Intelligent and Ultrasensitive Analysis of Mercury Trace Contaminants via Plasmonic Metamaterial-Based Surface-Enhanced Raman Spectroscopy

摘要

Since the first introduction by Adleman in 1994, the DNA logic gates have been considered as the future of computation technology where their small size is a distinct advantage over the conventional top-down semiconductor technology. However, immediate interest has been particularly paid to diversifying applications of the logic circuits as smart sensing and diagnostic platforms owing to the unique properties of DNA such as self-assembly, specific recognition and conformation modulation upon exposing to external stimuli (i.e. metallic ions, proteins). Along this line, DNA-based systems (e.g. DNAzymes, molecular beacons, Guanine-rich oligonucleotides (G-quadruplexes), aptamers have been devised on different nanometer scale carriers such as graphene, graphene oxide, solid-state nanochannels, quantum dots, and gold nanodisc arrays for various logic gate operations and biosensing applications.
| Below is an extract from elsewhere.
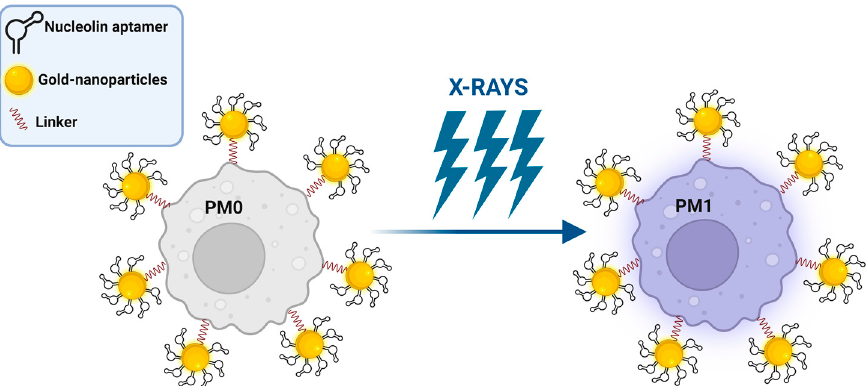
Figure 6. Schematic representation of PSA macrophage engineering strategy (see text for details). Created with BioRender.com (accessed on 2 March 2023)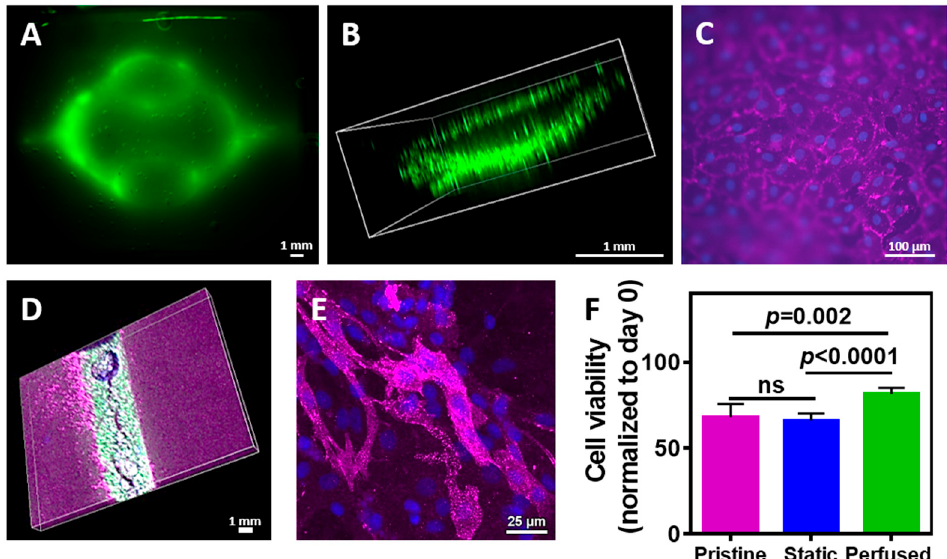
Figure 6. Cells within the patterned hydrogel. ( A ) GFP-expressing endothelial cells were attached to the hydrogel channels. ( B ) Confocal image of a lumen composed from the seeded endothelial cells. ( C ) Endothelial cell layer on the channel wall (pink: CD31, blue: nuclei). ( D ) Co culture of endothelial cells seeded in the channel and cardiac cells in the bulk. ( E ) Cardiac cell assembly in the omentum-based hydrogel (pink: cardiac sarcomeric actinin, blue: nuclei). ( F ) Viability of cardiac cells in pristine hydrogel and vascularized hydrogels with and without perfusion.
Those DNA logic operations mostly rely on fluorescence and enzyme cascades to generate “ON” or “OFF” output signals which involve complex handling and analysis procedures, thus restricting the performance and applications of the sophisticated logic devices. In addition, it still remains very challenging to realize a label-free and switchable DNA logic gate-based biosensing platform that can selectively respond to extremely low concentration of the chemical and biological stimuli.